IMG_5248Giuseppe, as expected, made the most delicious bottarga pasta dish with spaghetti, olive oil, parsley and cherry tomatoes.  It paired nicely with a bottle of Louis Jadot Pouilly- Fuissé.   Bottarga has a deep salty ocean flavor with a nutty finish that is more delicate and refined than anchovies, and more mellow and rounded than caviar.

Giuseppe's fabulous bottarga pasta

Giuseppe's fabulous bottarga pasta

By the end of the evening, this white plate was completely clean.  The dish was so delicious, that we scraped up every last bit of roe possible with our fingers.  Bottarga has such a unique deep robust flavor that it is best enjoyed plain and simple without too many other interfering flavors.

Enoteca Drago in Beverly Hills offers a similar bottarga pasta dish, though it was not as delicious as Giuseppe’s.  Italian bottarga also tends to be overdried and rock hard, whereas Asian bottarga is more moist and flavorful.

Enoteca Drago's bottarga dish

Enoteca Drago's bottarga dish

Last year I had the unique opportunity to get my hands on freshly cured bottarga/karasumi from the renowned Kyubei sushi restaurant in Ginza, Tokyo.  The sushi chef at Kyubei told me that they prepared the bottarga through a 10 step salt curing process over 10 days.  It’s a painstakingly long and laborious process to prepare these roe sacs, but it’s very well worth it.  Wow….this was the best bottarga I had ever tasted in my life.  It was extremely moist and soft, almost juicy, and I could really taste the true essence of the mullet roe.  Deep and briny but with a sweet kumquat-like lingering flavor that sent an intense aroma through the back of my palate up to my nose.

I brought this prized piece of heaven back to Los Angeles with me, and took it to the one person who I knew could do it justice.  Sushi chef Ken at Kiriko.  When he took a bite of the bottarga, he too cried out in joy and couldn’t stop shouting “ume~!!”, which means ‘OMG delicious!’ in Japanese.

He first prepared it in the traditional Japanese way: simply sliced and eaten straight up, and also sandwiched between thinly sliced daikon radish.  The fresh crispy bitter daikon complements the salty intense bottarga flavor very well.  I love bottarga so much, I prefer eating it straight.

IMG_5042

Next he grated the bottarga over fresh seared squid.  A wonderful collaboration of ocean flavors!  Again, this dish worked because the bottarga was paired with food that has a lot of texture without a strong overpowering flavor.

IMG_5047Finally, Ken made a simple and delicious bottarga pasta dish.  He grated the bottarga into a chilled tomato sauce with capellini pasta, and garnished it with shiso leaf ribbons.  This was an amazingly refreshing dish!  I loved the concept of having a chilled pasta with only the sweetness and acidity of fresh tomatoes to accentuate the bottarga flavor.  I don’t think the Kyubei sushi chefs who made this bottarga only a week before, ever imagined their bottarga being used like this.  So innovative yet simple and delicious!  I loved it.

IMG_5048 If you’ve never tried bottarga/karasumi, you MUST!  It will open your eyes and taste buds to a whole new world.  Thought caviar was good?  Well, honestly, I think bottarga has more flavor and depth.  Eat it straight, grate it into pasta, shave it onto buttered toast, mix it into mashed potatoes, or slice it over scrambled eggs.  However you eat it, you will not be disappointed.

Random trivia:  Chinmi (珍味)literally translates to  ‘rare taste’, though it means ‘delicacy’, in Japanese.  The 3 famous chinmi/delicacies of Japan (日本の三大珍味)are uni (sea urchin), karasumi (bottarga), and konowata (sea cucumber guts).  The 3 famous chinmi/delicacies of the world(世界の三大珍味)are said to be caviar, foie gras and truffles.
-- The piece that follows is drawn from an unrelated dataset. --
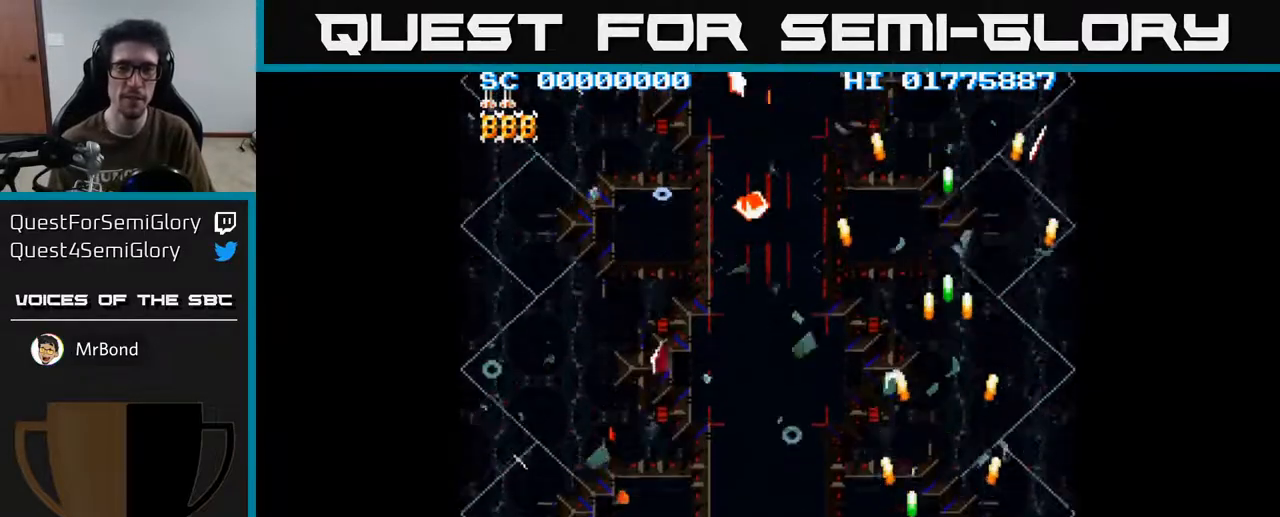
{"buttons": ["A", "DPAD_LEFT"], "left_stick": "center", "right_stick": "center", "events": []}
Yum to all 6!!

Advertisements

20 thoughts on “Bottarga / Karasumi

  1. Mmmm…I remember having this with Spaghetti. It was heavenly:) I will have to try the other Chinmi’s of Japan.

  2. I did not know that you like karasumi. I always get the best quality one from Taiwan. But no one enjoy it with so I usually end up spoiling it:( Do you know how long does it normally last? I do have one in refrige that not sure if it is still ok… Ok, next time, I’ll let you know when I get another one and will have it together. Did know know that you can enjoy it with spaghetti as well. Great discovery!

    • Yvonne, karasumi can last forever as long as it’s vacuum sealed. Let me know when you want to open it, I’ll be there!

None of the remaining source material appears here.